BEGIN DATA

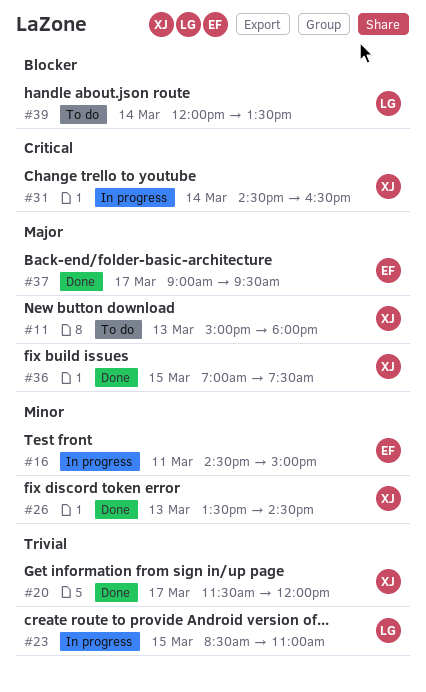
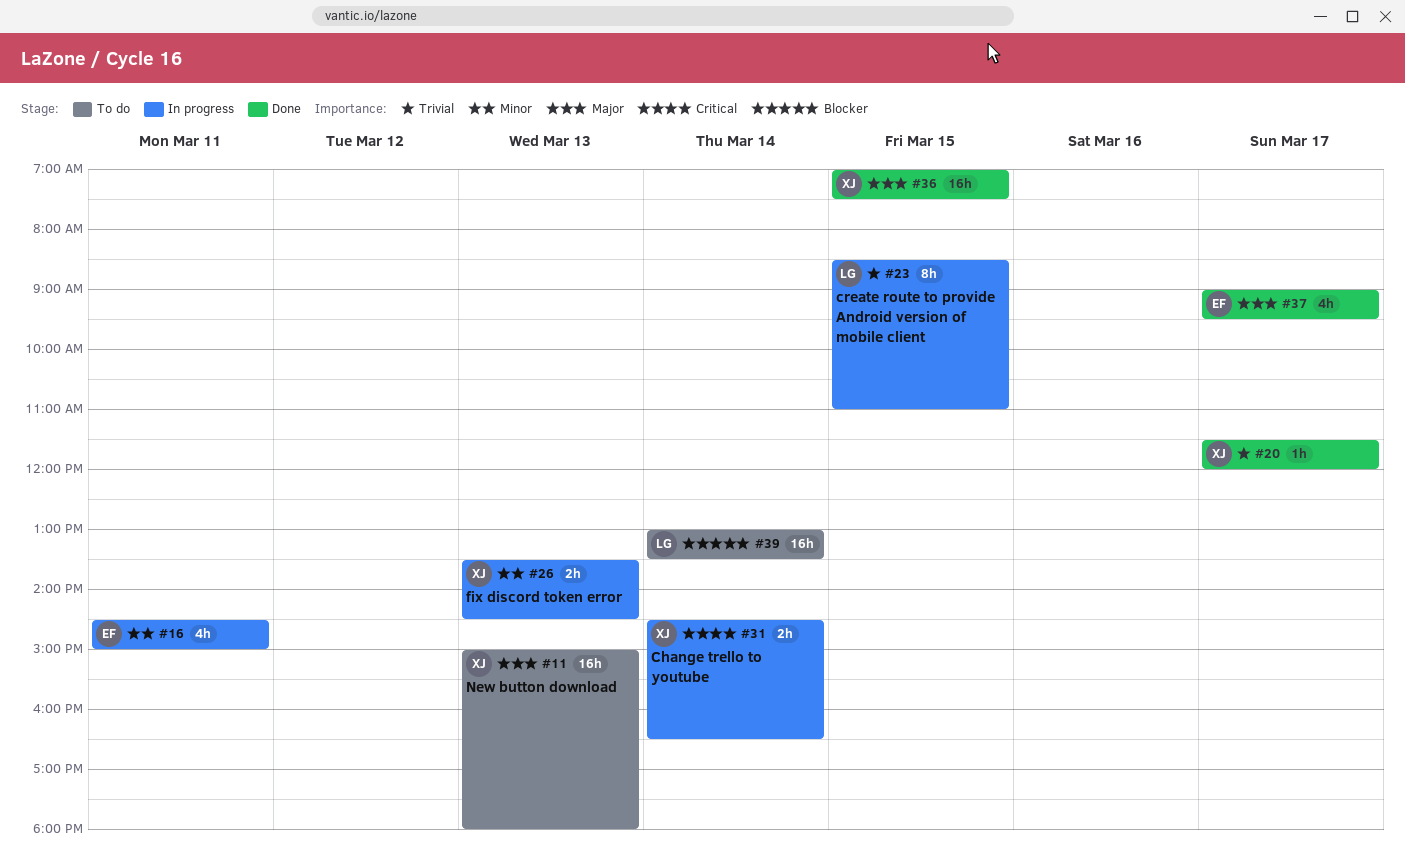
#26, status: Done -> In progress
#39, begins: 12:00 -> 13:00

END DATA
BEGIN DATA

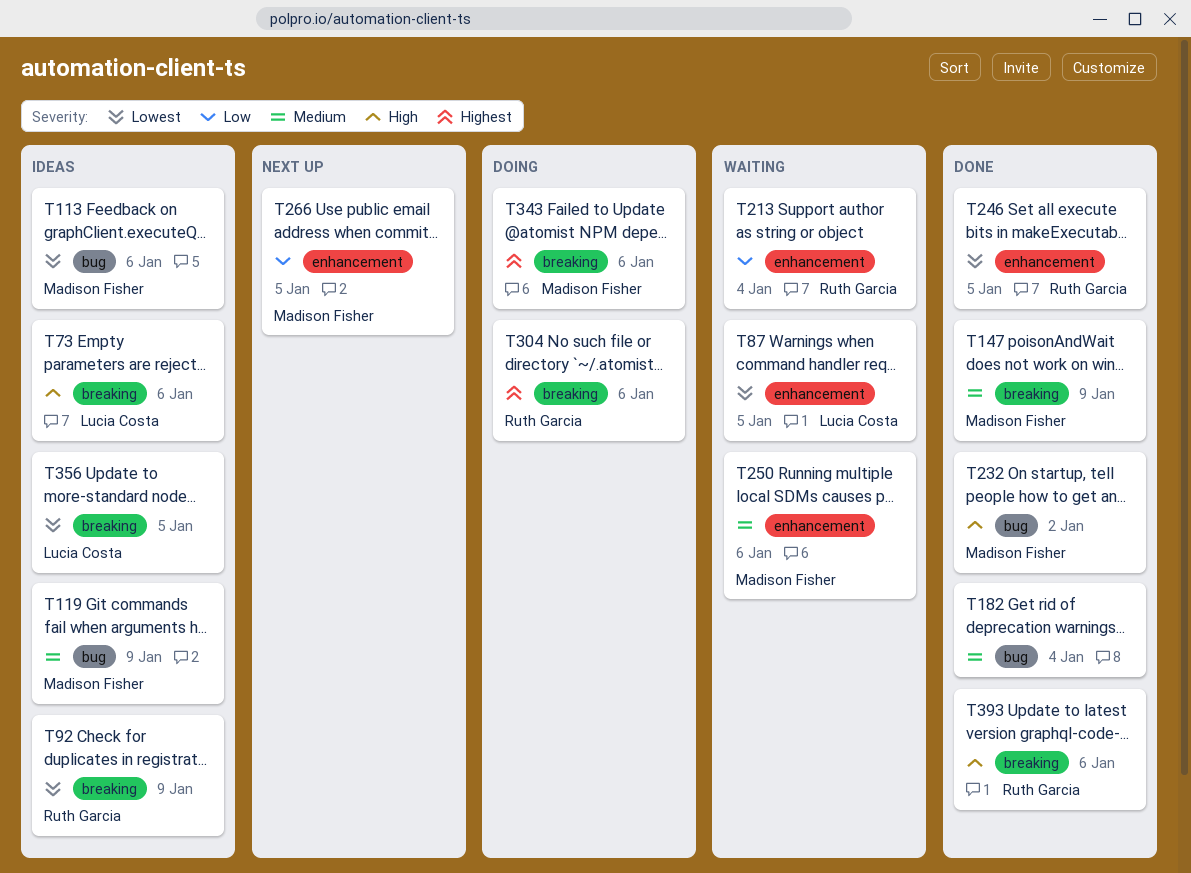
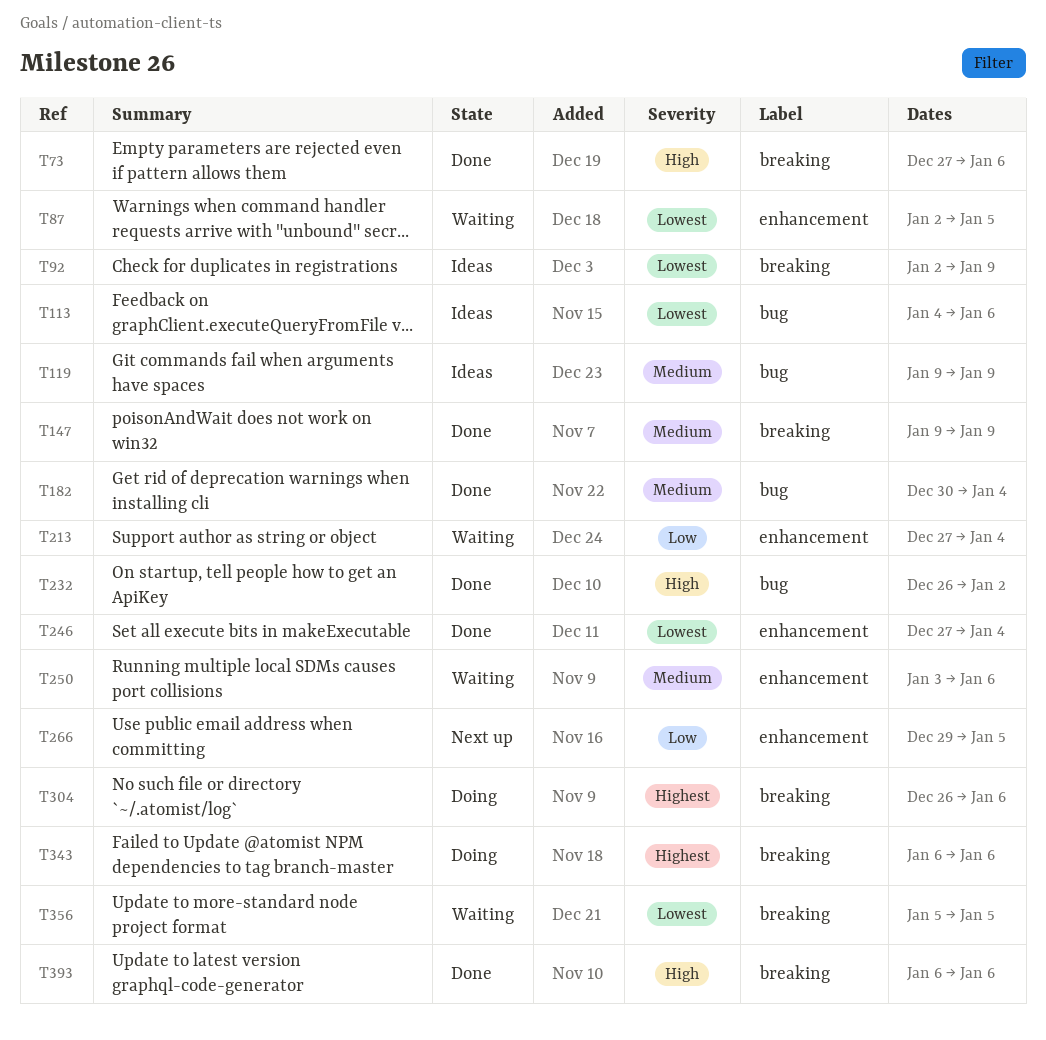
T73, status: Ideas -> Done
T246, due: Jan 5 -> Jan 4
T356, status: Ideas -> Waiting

END DATA

**EXERCISE DIRECTIONS:** Your answer should be the lines of the records that hold the string "status".

**COMPLETED EXERCISE:**
#26, status: Done -> In progress
T73, status: Ideas -> Done
T356, status: Ideas -> Waiting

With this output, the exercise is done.